Just this vignette about Panamint Playa reflects my thoughts on the park — there is so much diversity that can be found in relatively small spaces within this massive area. One really just needs to spend the time to find it. Couldn’t the same lesson be applied in most life situations?
On to the images. I am usually one to say “quality over quantity”, but in this case I find myself with almost too many images for 3.5 days. Nonetheless, each speaks to me in a different way and also serves to tell viewers about the different aspects of Death Valley National Park and the nearby landscapes in the Eastern Sierras. What an amazing stretch of natural beauty in this earth! Here they are in chronological order. Your thoughts are appreciated:
Dante’s View: a nice place to see the expanse of a section of the park. I shot this area in mid-day and was able to see some abstract shapes in the creeks that seep into Badwater Basin.
An abstract of salt flats and flowing creeks that sliver through the valley from Dante’s View
Mountains lead to the arid salt flats of Badwater Basin
Cottonball Basin: Talk about misunderstanding a place.
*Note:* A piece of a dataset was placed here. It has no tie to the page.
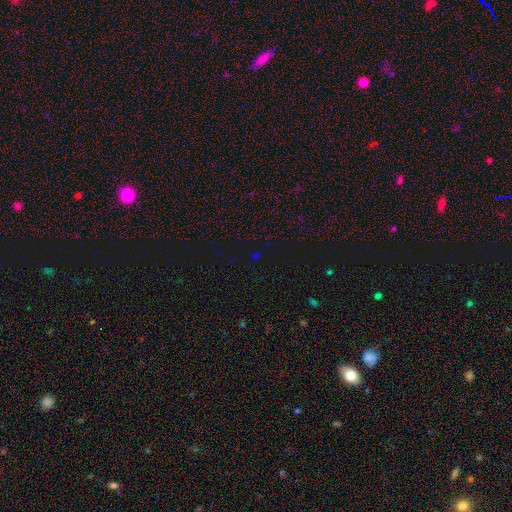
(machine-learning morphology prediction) Smooth or featured?
  - star or artifact: 68% *
  - smooth: 25%
  - featured or disk: 7%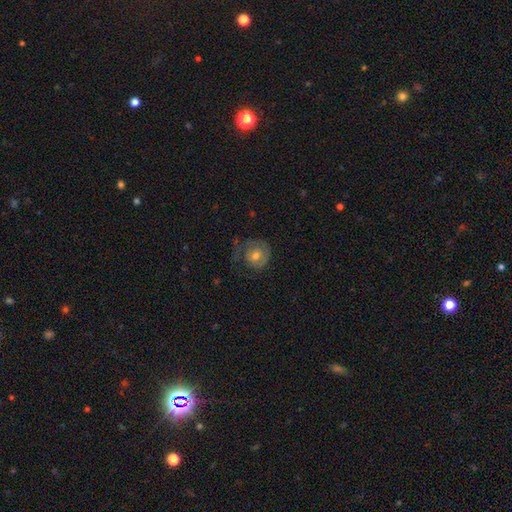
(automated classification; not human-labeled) Morphology: type=smooth (60%); roundness=round (85%); merging=none (51%).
When I arrived here, I was pretty underwhelmed. I found the edges of this salt flat to be a little boring. A few more minutes in and steps toward center, and the otherworldly nature of this spot took hold. The delicate salt formations were foreboding but fragile. I immediately noticed that my footprints were affecting the crusty surface of the salt flat. Treading lightly, I searched for cool formations that reflected the sunset light.
The sun reflects off reflective salt flats at Cottonball Basin
Pink light shines off of high clouds just past sunset at Cottonball Basin
The moon is reflected in a creek leading into Cottonball Basin
Zabriskie Point: One of the most popular spots in all of Death Valley. I spent some time before sunrise here to capture twilight and some of the waning starlight. Beautiful formations but a little too crowded.
Predawn blues, stars, and venus shine over Zabriskie Point
The beautiful shapes of badlands at Zabriskie Point before sunrise
Twenty Mule Team Canyon: I found a section of cool badlands in this canyon and set out on foot, deeper and deeper into the canyon. The badlands were interesting in texture — a crumbly sort of mud that fell away as I drove my boots up the mountains. With such a texture, it seemed to me that each mountain of mud existed precariously and could wash away in a rainstorm — kind of reminded me of the quality of Kauai’s Waimea Canyon in the way the oxidized volcanic rock had been reduced to mounds of red ash just crumbling away. I followed faint footpaths on the edges of the canyon peaks, getting higher in elevation, and suddenly found a rock quarry peppered with desert gold wildflowers. Just past sunrise, it was a perfect complement to the waves of badlands, bathed in warm sunlight, looking towards the valley.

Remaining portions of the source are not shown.